Shariah’s Black Box

This monopolistic institutional control over the legal doctrine of Shariah by the recognized Shariah authorities is no better evidenced than in the world of SCF. Whether one is reading from the Islamic legal treatises themselves, the academic studies of SCF produced by Muslim and non-Muslim university professors, the lawyers who publish legal journals on the subject, the media, or the myriad of Internet sites which are dedicated to the subject, no one seriously contests the exclusive role of the accepted Shariah authorities to divine what is permitted in SCF and what is not.[74]

This is more than just convention. Islamic jurisprudence codifies the important role played by Shariah authorities to reach consensus (ijma) among themselves on areas not previously established by the classical Shariah jurists as fixed law and immutable.[75] Thus, as new financial transactions are fitted to Shariah and its immutable “principles and rules”, the only way for a Muslim concerned with Shariah to know that he is not violating Shariah is to rely upon the Shariah authorities and the level of consensus they have reached on the particular matter.

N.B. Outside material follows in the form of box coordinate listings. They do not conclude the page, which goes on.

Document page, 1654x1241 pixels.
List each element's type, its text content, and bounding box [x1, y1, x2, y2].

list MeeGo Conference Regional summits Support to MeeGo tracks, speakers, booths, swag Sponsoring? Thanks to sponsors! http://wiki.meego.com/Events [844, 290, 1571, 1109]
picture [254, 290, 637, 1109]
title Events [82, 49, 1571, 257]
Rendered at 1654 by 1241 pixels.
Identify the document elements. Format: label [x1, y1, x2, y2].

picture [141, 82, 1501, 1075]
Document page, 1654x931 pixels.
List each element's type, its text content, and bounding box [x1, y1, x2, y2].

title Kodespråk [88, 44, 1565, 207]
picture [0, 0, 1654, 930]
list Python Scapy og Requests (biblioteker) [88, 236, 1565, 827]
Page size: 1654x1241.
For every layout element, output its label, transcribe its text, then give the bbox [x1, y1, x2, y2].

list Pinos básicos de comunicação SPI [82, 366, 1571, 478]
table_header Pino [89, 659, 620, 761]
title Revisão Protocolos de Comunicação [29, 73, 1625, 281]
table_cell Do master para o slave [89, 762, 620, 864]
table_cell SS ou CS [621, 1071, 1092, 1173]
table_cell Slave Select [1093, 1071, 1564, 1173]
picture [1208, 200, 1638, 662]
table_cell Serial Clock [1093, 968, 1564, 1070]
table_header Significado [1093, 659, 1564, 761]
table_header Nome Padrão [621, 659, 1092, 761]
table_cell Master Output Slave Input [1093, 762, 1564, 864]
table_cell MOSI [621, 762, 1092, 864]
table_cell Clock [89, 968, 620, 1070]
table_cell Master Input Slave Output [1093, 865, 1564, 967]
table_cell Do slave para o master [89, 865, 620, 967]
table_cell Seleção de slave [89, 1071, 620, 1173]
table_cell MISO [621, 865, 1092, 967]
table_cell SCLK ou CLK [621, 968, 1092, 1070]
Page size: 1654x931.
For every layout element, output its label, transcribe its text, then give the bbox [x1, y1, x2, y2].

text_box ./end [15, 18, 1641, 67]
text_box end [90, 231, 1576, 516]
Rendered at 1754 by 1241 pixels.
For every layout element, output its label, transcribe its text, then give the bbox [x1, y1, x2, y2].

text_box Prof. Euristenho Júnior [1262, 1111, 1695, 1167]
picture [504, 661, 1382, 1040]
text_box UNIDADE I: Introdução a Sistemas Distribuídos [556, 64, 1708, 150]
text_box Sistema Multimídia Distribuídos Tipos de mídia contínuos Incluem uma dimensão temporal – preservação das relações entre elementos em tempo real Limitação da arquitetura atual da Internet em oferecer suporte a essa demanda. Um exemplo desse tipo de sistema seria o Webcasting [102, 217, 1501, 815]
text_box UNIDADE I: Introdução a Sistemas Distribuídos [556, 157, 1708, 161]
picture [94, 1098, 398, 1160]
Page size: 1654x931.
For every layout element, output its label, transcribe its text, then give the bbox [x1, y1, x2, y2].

The quite obvious implication of this fuller understanding of Shariah is that one cannot speak of Shariah-compliant finance, business, or economics in the U.S. without understanding Shariah as articulated by the Shariah authorities and its ramifications for the U.S. investor. This is especially true given the legal implications in the areas of the duty to disclose for financial institutions contemplating a SCF transaction. For example, a mutual fund promotes itself as Shariah-compliant. Having licensed the use of the Dow Jones Islamic Index (“DJII”)[76], which utilizes a software filtering protocol determined to be Shariah-compliant by the Shariah advisory board retained by Dow Jones & Company, the mutual fund selects a subset of the indexed listed equities for its portfolio. After a careful reading of the marketing material of the DJII and the registration statement of the mutual funds utilizing the DJII, it should be obvious to any moderately competent attorney that disclosure issues abound.[77]

Specifically, in the registration statement filed with the Securities and Exchange Commission (“SEC”) for one of the first such funds, the Dow Jones Islamic Market Index Portfolio[78] (“Dow Jones Islamic Portfolio Fund”), other than a reference to certain “Shariah screens” or “filters” limiting the universe of acceptable investments, nothing is said of Shariah. For the investing public, all it learns about Shariah in the context of this Shariah-compliant mutual fund is that equities of companies involved in interest-driven profits, companies dealing with commodities such as alcohol or pork, or companies engaged in the “vice” industries such as entertainment and gambling, are prohibited. In addition, the standard disclosures also include references to various financial ratios that work to eliminate companies that might generate too much interest income on its cash reserves or pay too much interest on its debt. In other words, the DJII and the mutual funds utilizing such an index appear in many ways like other “socially responsible investing” or customized “values-based” and “faith-based” indexes.

But this is hardly the case. In a “secular” or even “ideologically” driven values-based index, a screen that filters out all tobacco and weapons businesses is just that. Even if the background social or political activism animating the screen is a “smoke-free environment” and “pacifism,” the screen is marketed only as a screen that filters out tobacco and weapons industries. It does not purport to be based upon some universal theological-moral-legal system existing independently of the filters.[79]